China’s forging industry is striving to produce forgings with higher precision, higher efficiency, more pervasive digitalization, lighter weight and lower energy consumption due to market and government pressure. Many excellent achievements have been seen in forging-machinery R&D and manufacturing, application of simulation, IT application and especially precision forging.
In certain fields, such as nuclear-power and automotive, select forgings from China have been the leader among global peers. China’s forging producers are exploring overseas markets and increasing exports every year.
Similar to world counterparts, this industry is facing a shortage of technical engineers and laborers, especially young workers. In fact, the problem is more serious due to the more rapid expansion in China. Forging robots and automation have been a highlight and a new investment trend in the past three years.
Most Chinese forging companies are small and medium-sized, and their bargaining position is weak compared with strong upstream material suppliers and downstream users. Even the sharp steel price decreases in recent years were deducted by the users.
The automobile industry is a case in point. Following Volkswagen China in April 2015, every manufacturer has dropped prices by 5-15% to reduce inventory. As a result, automobile production may maintain slight growth, but general profit deceases sharply along the whole chain.
High costs of forging machinery and low profits have hindered technological updating and innovation in the past four years. Moreover, stricter requirements from the government on energy saving, lightweighting and environmental protection add a heavy burden. Since the depression began in 2011, many producers are struggling to survive or grow because production capacity for normal product far exceeds real demand.

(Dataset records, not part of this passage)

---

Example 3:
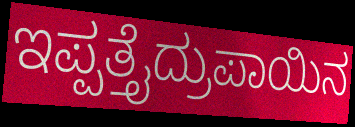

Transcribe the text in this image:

ಇಪ್ಪತ್ತೈದ್ರುಪಾಯಿನ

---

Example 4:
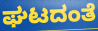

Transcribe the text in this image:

ಘಟದಂತೆ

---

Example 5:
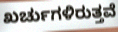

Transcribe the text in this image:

ಖರ್ಚುಗಳಿರುತ್ತವೆ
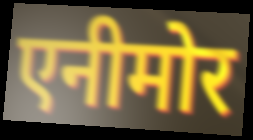
एनीमोर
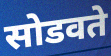
सोडवते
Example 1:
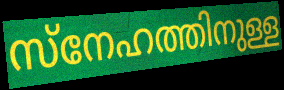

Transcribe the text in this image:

സ്നേഹത്തിനുള്ള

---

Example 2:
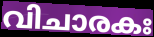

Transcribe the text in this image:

വിചാരകഃ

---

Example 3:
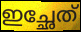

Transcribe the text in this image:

ഇച്ഛേത്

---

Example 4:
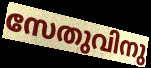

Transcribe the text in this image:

സേതുവിനു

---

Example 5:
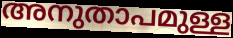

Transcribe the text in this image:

അനുതാപമുള്ള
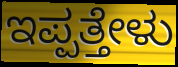
ಇಪ್ಪತ್ತೇಳು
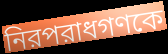
নিরপরাধগণকে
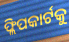
ଫ୍ଲିପକାର୍ଟକୁ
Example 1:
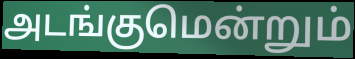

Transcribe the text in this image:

Although China’s forging industry has built up a complete production chain and mastered many forging technologies, the biggest difference compared with advanced countries is the huge gap between the best forging companies and the rest, which means more industry consolidation is necessary.
The former can afford huge investment for the best machinery, automation, tooling and heat treatment, as well as good welfare for employees. Leaders of the latter companies – usually a poorly educated first-generation founder – would not be able to face poor conditions as well as before. Worse is that their children don’t want to be part of this noisy, tiresome and dirty business. Competition will be fierce, and cooperation will continue to be difficult among forgers.

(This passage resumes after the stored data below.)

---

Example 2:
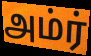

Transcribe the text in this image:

அம்ர்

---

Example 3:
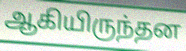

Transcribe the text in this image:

ஆகியிருந்தன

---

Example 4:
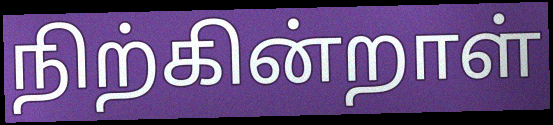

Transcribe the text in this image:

நிற்கின்றாள்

Work is still needed in the following areas: equipment research and capability, reliability, productivity per worker, business management and marketing. The bad economic conditions force forging companies to pay more attention to management and marketing to reduce cost and increase profit.

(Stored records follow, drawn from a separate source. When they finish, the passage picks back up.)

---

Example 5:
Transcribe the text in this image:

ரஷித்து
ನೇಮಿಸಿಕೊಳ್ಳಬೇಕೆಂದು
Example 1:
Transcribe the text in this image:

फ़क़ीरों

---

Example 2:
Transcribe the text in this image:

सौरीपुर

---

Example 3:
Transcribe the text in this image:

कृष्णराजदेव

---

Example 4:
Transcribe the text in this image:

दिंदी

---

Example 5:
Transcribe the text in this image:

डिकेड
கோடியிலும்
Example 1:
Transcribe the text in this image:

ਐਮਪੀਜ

China’s forging companies started from a very low point, and they are still struggling for equal payment for equal quality, even domestically. Producers are usually required to sell the forgings 10-20% cheaper than overseas counterparts. Since labor cost has increased significantly and China’s real tax burden is higher than any other country, it’s very difficult to sell lower-priced forgings.
It is also very difficult for China-produced forgings to enter the supply chain for Japanese and Korean cars. The true reason is not related to technology, price and quality. It is basically an undisguised technology or market barrier.
CCMI will organize ChinaForge Fair twice in 2016. It will be held June 2-5 in Dongguan, Guangdong province, to serve South China and Sept. 21-24 in Beijing to serve North China. This fair will showcase and introduce the latest technologies, business management and products to help China forging companies better compete globally.